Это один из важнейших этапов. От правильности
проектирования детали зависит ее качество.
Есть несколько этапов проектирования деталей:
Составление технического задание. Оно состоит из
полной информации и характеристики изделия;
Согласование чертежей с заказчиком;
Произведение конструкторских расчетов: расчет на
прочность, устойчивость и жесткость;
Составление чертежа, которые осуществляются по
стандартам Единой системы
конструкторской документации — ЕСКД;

____

▶ _WORK TO BE COMPLETED_
Reproduce the text of the records above line for line, keeping every word and punctuation mark unchanged.

▶ _WRITTEN RESPONSE_
Это один из важнейших этапов. От правильности
проектирования детали зависит ее качество.
Есть несколько этапов проектирования деталей:
Составление технического задание. Оно состоит из
полной информации и характеристики изделия;
Согласование чертежей с заказчиком;
Произведение конструкторских расчетов: расчет на
прочность, устойчивость и жесткость;
Составление чертежа, которые осуществляются по
стандартам Единой системы
конструкторской документации — ЕСКД;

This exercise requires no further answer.